Trinity Bivalacqua: I mean, currently it is being activated. So we haven't started enrolling patients just yet. But it will be activated shortly. Obviously, it's going through the regulatory approvals and whatnot, but this is clearly going to happen, and we're all looking forward to putting our patients into this trial. At least I am.
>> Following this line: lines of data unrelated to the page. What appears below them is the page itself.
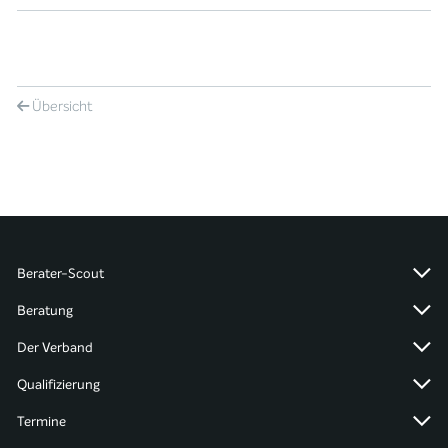
Übersicht
Berater-Scout
Beratung
Der Verband
Qualifizierung
Termine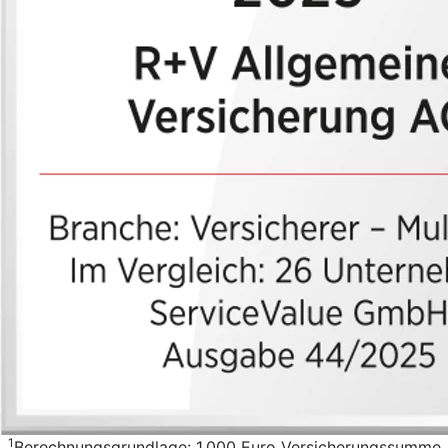
1
Berechnungsgrundlage: 1.000 Euro Versicherungssumme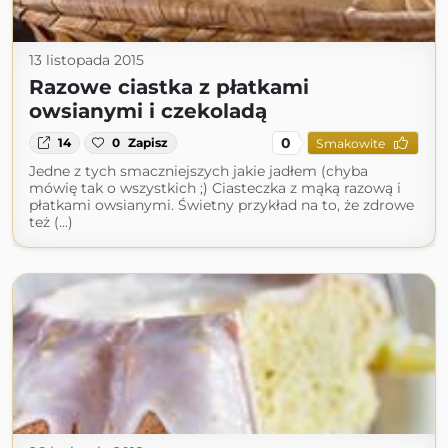
13 listopada 2015
Razowe ciastka z płatkami
owsianymi i czekoladą
0
14
0
Zapisz
Smakowite
Jedne z tych smaczniejszych jakie jadłem (chyba
mówię tak o wszystkich ;) Ciasteczka z mąką razową i
płatkami owsianymi. Świetny przykład na to, że zdrowe
też (...)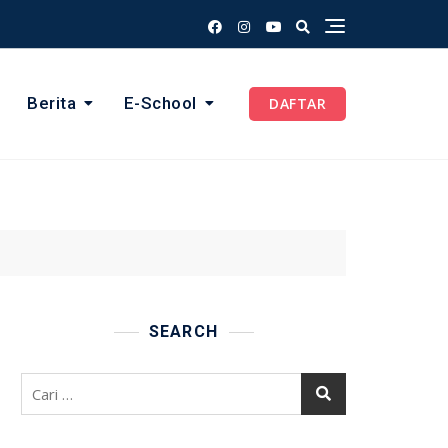
Berita
E-School
DAFTAR
SEARCH
Cari
untuk: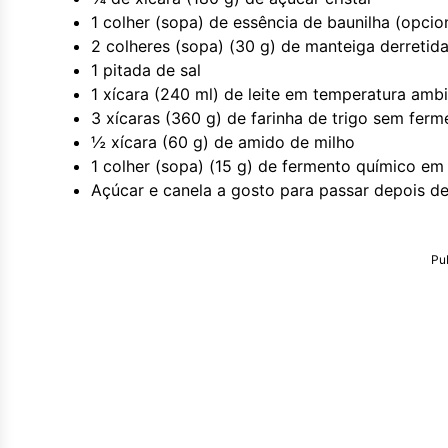
1 colher (sopa) de essência de baunilha (opcio
2 colheres (sopa) (30 g) de manteiga derretid
1 pitada de sal
1 xícara (240 ml) de leite em temperatura amb
3 xícaras (360 g) de farinha de trigo sem ferm
½ xícara (60 g) de amido de milho
1 colher (sopa) (15 g) de fermento químico em
Açúcar e canela a gosto para passar depois de 
Pu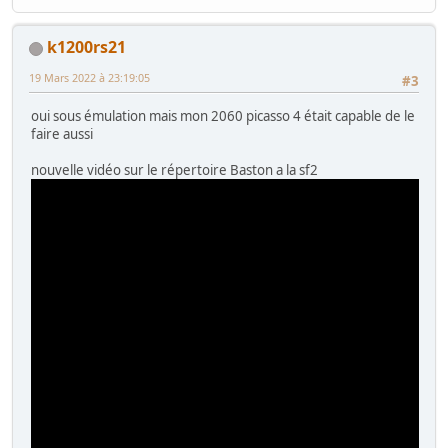
k1200rs21
19 Mars 2022 à 23:19:05
#3
oui sous émulation mais mon 2060 picasso 4 était capable de le
faire aussi
nouvelle vidéo sur le répertoire Baston a la sf2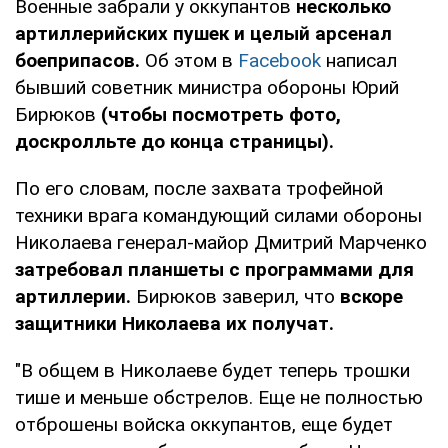
Военные забрали у оккупантов
несколько
артиллерийских пушек и целый арсенал
боеприпасов.
Об этом в
Facebook
написал
бывший советник министра обороны Юрий
Бирюков
(чтобы посмотреть фото,
доскролльте до конца страницы).
По его словам, после захвата трофейной
техники врага командующий силами обороны
Николаева генерал-майор Дмитрий Марченко
затребовал планшеты с программами для
артиллерии.
Бирюков заверил, что
вскоре
защитники Николаева их получат.
"В общем в Николаеве будет теперь трошки
тише и меньше обстрелов. Еще не полностью
отброшены войска оккупантов, еще будет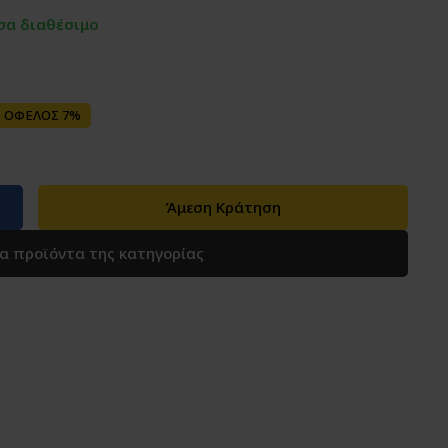
σα διαθέσιμο
ΟΦΕΛΟΣ 7%
Άμεση Κράτηση
τα προϊόντα της κατηγορίας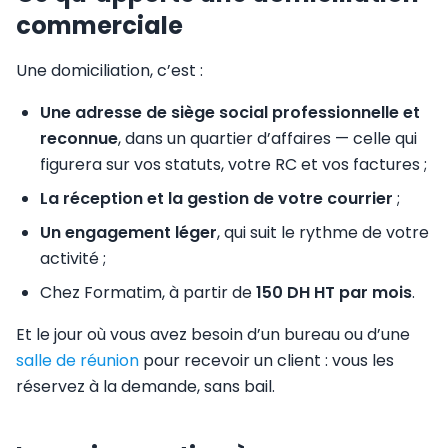
commerciale
Une domiciliation, c’est :
Une adresse de siège social professionnelle et
reconnue
, dans un quartier d’affaires — celle qui
figurera sur vos statuts, votre RC et vos factures ;
La réception et la gestion de votre courrier
;
Un engagement léger
, qui suit le rythme de votre
activité ;
Chez Formatim, à partir de
150 DH HT par mois
.
Et le jour où vous avez besoin d’un bureau ou d’une
salle de réunion
pour recevoir un client : vous les
réservez à la demande, sans bail.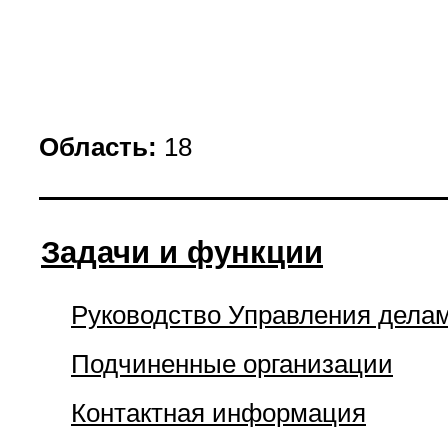
Область:
18
Задачи и функции
Руководство Управления дела
Подчиненные организации
Контактная информация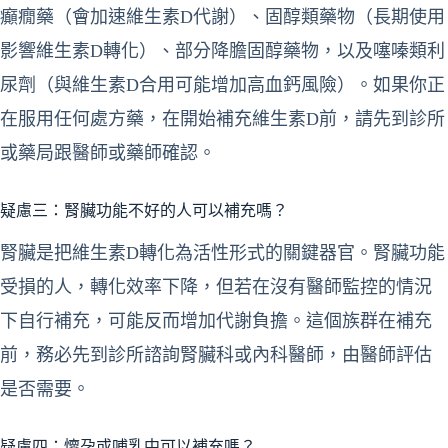
癲癇藥（會加速維生素D代謝）、固醇類藥物（長期使用
影響維生素D轉化）、部分降膽固醇藥物，以及噻嗪類利
尿劑（與維生素D合用可能增加高血鈣風險）。如果你正
在服用任何處方藥，在開始補充維生素D前，請先到診所
或藥局跟醫師或藥師確認。
疑慮三：腎臟功能不好的人可以補充嗎？
腎臟是把維生素D轉化為活性形式的關鍵器官。腎臟功能
受損的人，轉化效率下降，但若在沒有醫師監控的情況
下自行補充，可能反而增加代謝負擔。這個族群在補充
前，務必先到診所諮詢腎臟科或內科醫師，由醫師評估
是否需要。
疑慮四：懷孕或哺乳中可以補充嗎？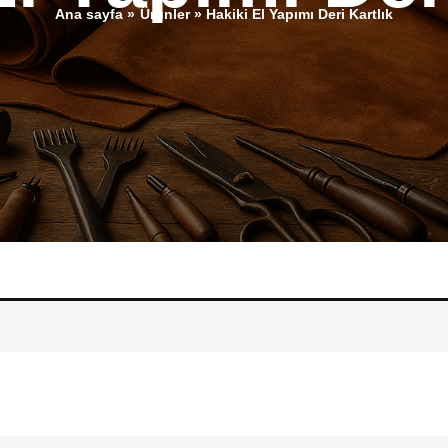
Ana sayfa
Ürünler
Hakiki El Yapımı Deri Kartlık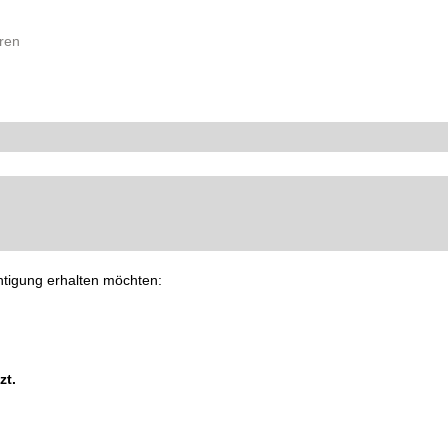
ren
chtigung erhalten möchten:
zt.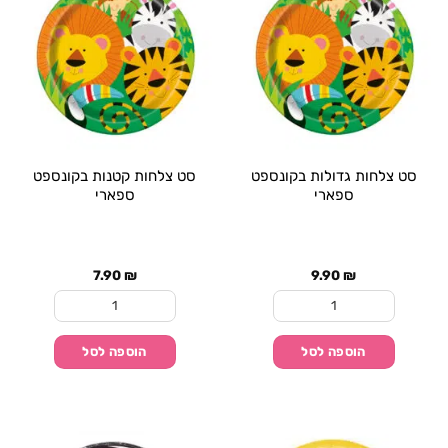
סט צלחות גדולות בקונספט
סט צלחות קטנות בקונספט
ספארי
ספארי
7.90
₪
9.90
₪
כמות של סט צלחות גדולות בקונספט ספארי
כמות של סט צלחות קט
הוספה לסל
הוספה לסל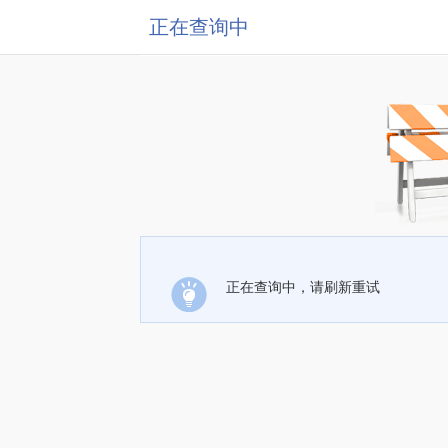
正在查询中
正在查询中，请刷新重试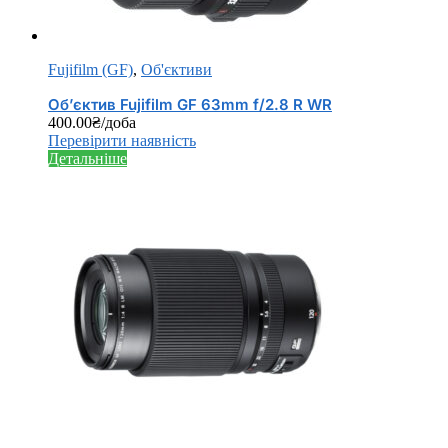
Fujifilm (GF)
,
Об'єктиви
Об’єктив Fujifilm GF 63mm f/2.8 R WR
400.00
₴
/доба
Перевірити наявність
Детальніше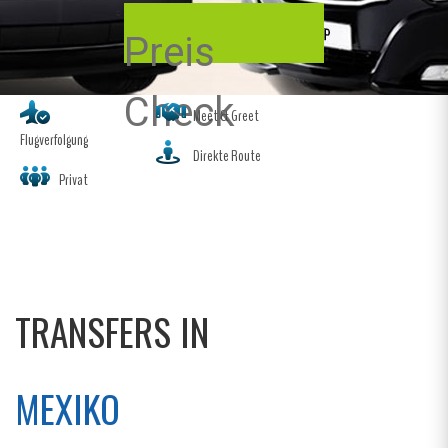
Preis
Check
Meet & Greet
Flugverfolgung
Direkte Route
Privat
TRANSFERS IN
MEXIKO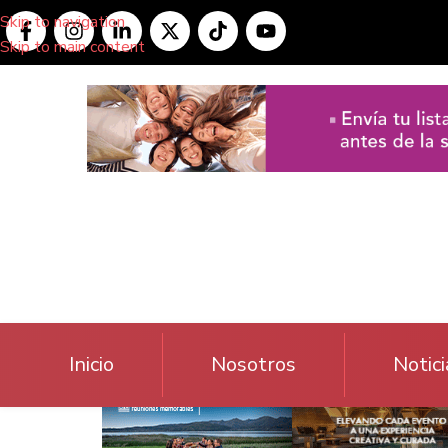
Skip to navigation
Skip to main content
Inicio
Nosotros
Notici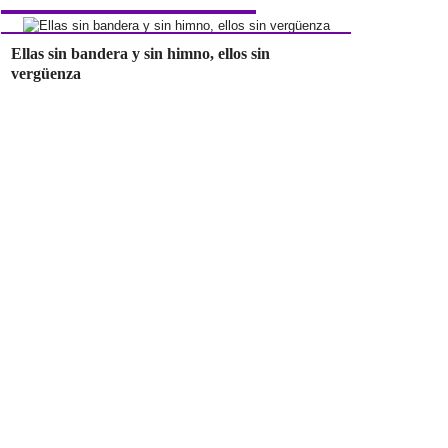
Ellas sin bandera y sin himno, ellos sin
vergüenza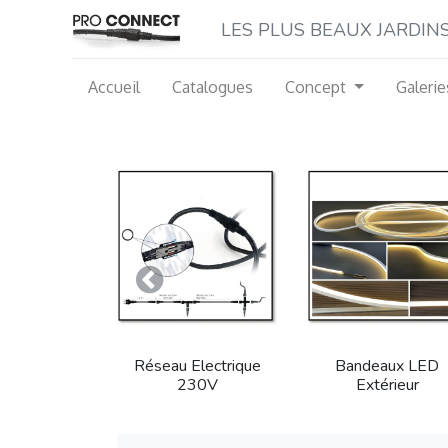
LES P​LUS BEAUX JARDINS M
Accueil
Catalogues
Concept
Galerie
Précedent
Réseau Electrique
Bandeaux LED
230V
Extérieur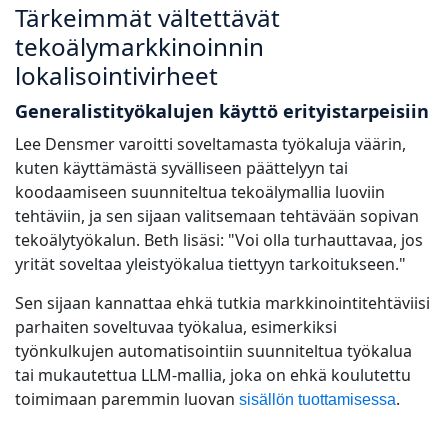
Tärkeimmät vältettävät
tekoälymarkkinoinnin
lokalisointivirheet
Generalistityökalujen käyttö erityistarpeisiin
Lee Densmer varoitti soveltamasta työkaluja väärin,
kuten käyttämästä syvälliseen päättelyyn tai
koodaamiseen suunniteltua tekoälymallia luoviin
tehtäviin, ja sen sijaan valitsemaan tehtävään sopivan
tekoälytyökalun. Beth lisäsi: "Voi olla turhauttavaa, jos
yrität soveltaa yleistyökalua tiettyyn tarkoitukseen."
Sen sijaan kannattaa ehkä tutkia markkinointitehtäviisi
parhaiten soveltuvaa työkalua, esimerkiksi
työnkulkujen automatisointiin suunniteltua työkalua
tai mukautettua LLM-mallia, joka on ehkä koulutettu
toimimaan paremmin luovan
.
sisällön tuottamisessa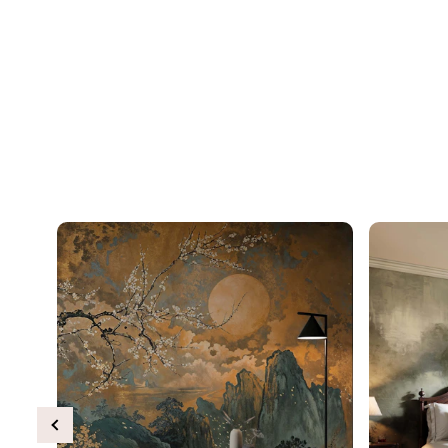
Previous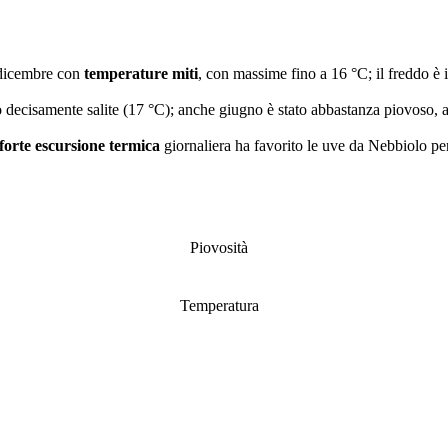
 dicembre con
temperature miti
, con massime fino a 16 °C; il freddo è 
decisamente salite (17 °C); anche giugno è stato abbastanza piovoso, a 
forte escursione termica
giornaliera ha favorito le uve da Nebbiolo pe
Piovosità
Temperatura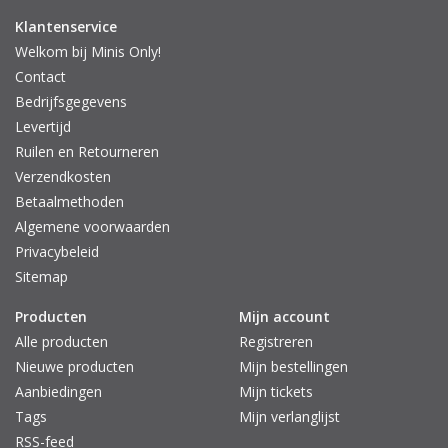
Klantenservice
Welkom bij Minis Only!
Contact
Bedrijfsgegevens
Levertijd
Ruilen en Retourneren
Verzendkosten
Betaalmethoden
Algemene voorwaarden
Privacybeleid
Sitemap
Producten
Mijn account
Alle producten
Registreren
Nieuwe producten
Mijn bestellingen
Aanbiedingen
Mijn tickets
Tags
Mijn verlanglijst
RSS-feed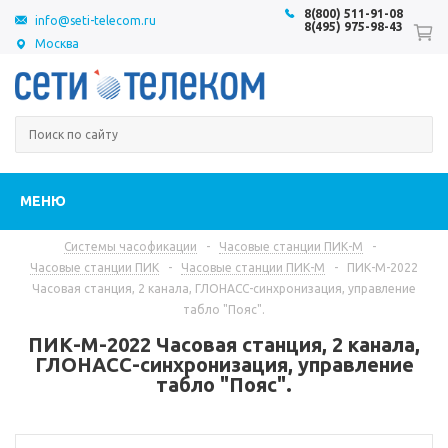
8(800) 511-91-08
info@seti-telecom.ru
8(495) 975-98-43
Москва
МЕНЮ
Системы часофикации
-
Часовые станции ПИК-М
-
Часовые станции ПИК
-
Часовые станции ПИК-М
-
ПИК-М-2022
Часовая станция, 2 канала, ГЛОНАСС-синхронизация, управление
табло "Пояс".
ПИК-М-2022 Часовая станция, 2 канала,
ГЛОНАСС-синхронизация, управление
табло "Пояс".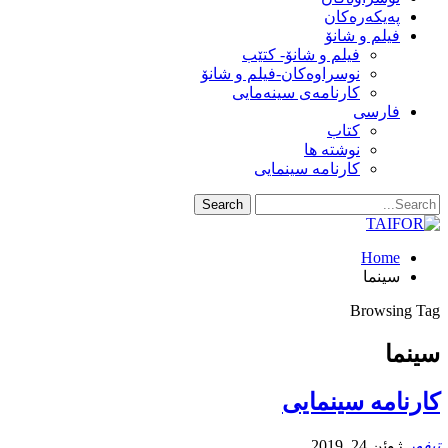
په‌یکه‌ره‌کان
فیلم و شانۆ
فیلم و شانۆ- کتێب
نوسراوه‌کان-فیلم و شانۆ
کارنامه‌ی سینه‌مایی
فارسی
کتاب
نوشته ها
کارنامه سینمایی
Home
سینما
Browsing Tag
سینما
کارنامه سینمایی
تیفور
ژوئن 24, 2019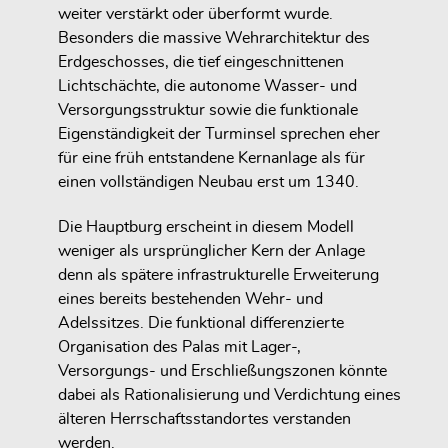
weiter verstärkt oder überformt wurde.
Besonders die massive Wehrarchitektur des
Erdgeschosses, die tief eingeschnittenen
Lichtschächte, die autonome Wasser- und
Versorgungsstruktur sowie die funktionale
Eigenständigkeit der Turminsel sprechen eher
für eine früh entstandene Kernanlage als für
einen vollständigen Neubau erst um 1340.
Die Hauptburg erscheint in diesem Modell
weniger als ursprünglicher Kern der Anlage
denn als spätere infrastrukturelle Erweiterung
eines bereits bestehenden Wehr- und
Adelssitzes. Die funktional differenzierte
Organisation des Palas mit Lager-,
Versorgungs- und Erschließungszonen könnte
dabei als Rationalisierung und Verdichtung eines
älteren Herrschaftsstandortes verstanden
werden.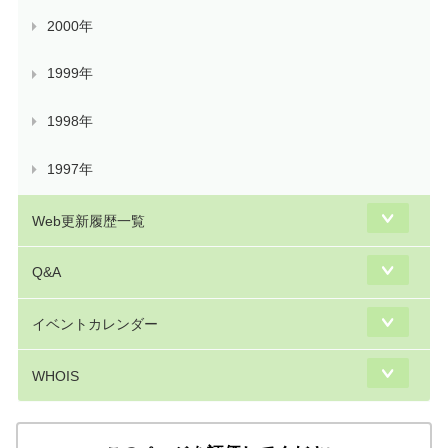
2000年
1999年
1998年
1997年
Web更新履歴一覧
Q&A
イベントカレンダー
WHOIS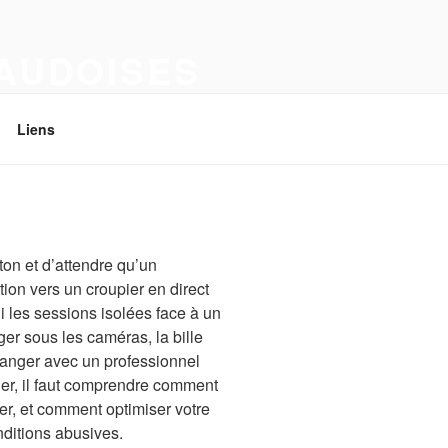
VAUDOISES
Liens
on et d’attendre qu’un
tion vers un croupier en direct
i les sessions isolées face à un
ger sous les caméras, la bille
hanger avec un professionnel
ller, il faut comprendre comment
ser, et comment optimiser votre
ditions abusives.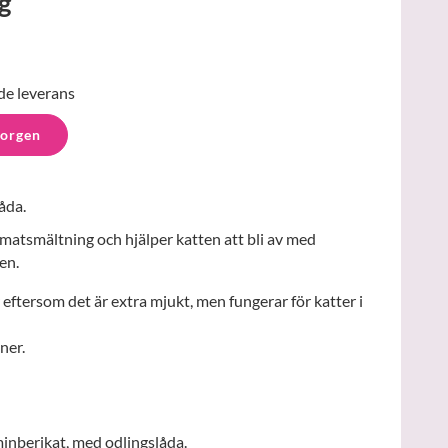
g
de leverans
korgen
låda.
 matsmältning och hjälper katten att bli av med
en.
 eftersom det är extra mjukt, men fungerar för katter i
ner.
aminberikat, med odlingslåda.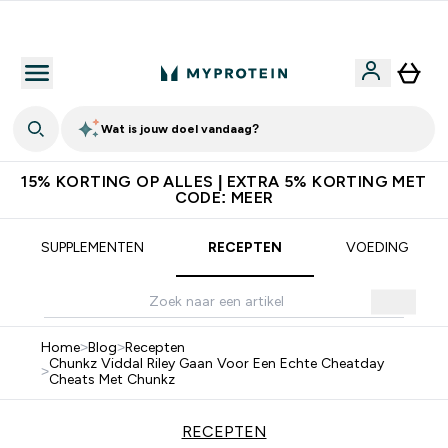
Verdien Samen €40 Krediet
Wat is jouw doel vandaag?
15% KORTING OP ALLES | EXTRA 5% KORTING MET
CODE: MEER
SUPPLEMENTEN
RECEPTEN
VOEDING
Home
>
Blog
>
Recepten
Chunkz Viddal Riley Gaan Voor Een Echte Cheatday
>
Cheats Met Chunkz
RECEPTEN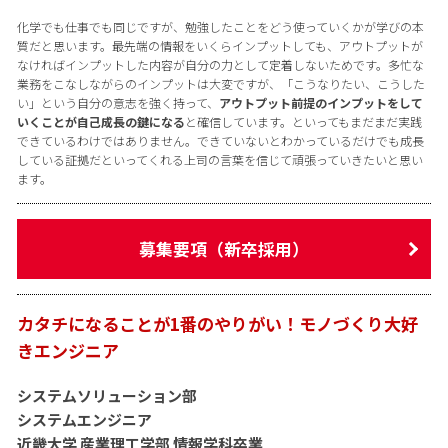
化学でも仕事でも同じですが、勉強したことをどう使っていくかが学びの本
質だと思います。最先端の情報をいくらインプットしても、アウトプットが
なければインプットした内容が自分の力として定着しないためです。多忙な
業務をこなしながらのインプットは大変ですが、「こうなりたい、こうした
い」という自分の意志を強く持って、
アウトプット前提のインプットをして
いくことが自己成長の鍵になる
と確信しています。といってもまだまだ実践
できているわけではありません。できていないとわかっているだけでも成長
している証拠だといってくれる上司の言葉を信じて頑張っていきたいと思い
ます。
募集要項（新卒採用）
カタチになることが1番のやりがい！モノづくり大好
きエンジニア
システムソリューション部
システムエンジニア
近畿大学 産業理工学部 情報学科卒業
Sam Chang: Yeah, I mean, the take‑home message is, obviously, a combination—chemotherapy plus cretostimogene—in a patient population that we have some, obviously, FDA‑approved agents, some that we're studying, but uniquely having this combination therapy being presented, and then being able to hopefully see some type of advantage. And I love the dual‑arm of the different treatment schedules.
Trinity Bivalacqua: Right.
Sam Chang: Trying to determine if the timing really does make a difference—that combination, giving the body a little bit of a break, turning on the immune system, then hitting it with chemo. All these questions will, hopefully, be answered by this trial, and I hope and look forward to you presenting, as this trial progresses, what the data look like and what we're learning from it.
Trinity Bivalacqua: Great. Thank you so much.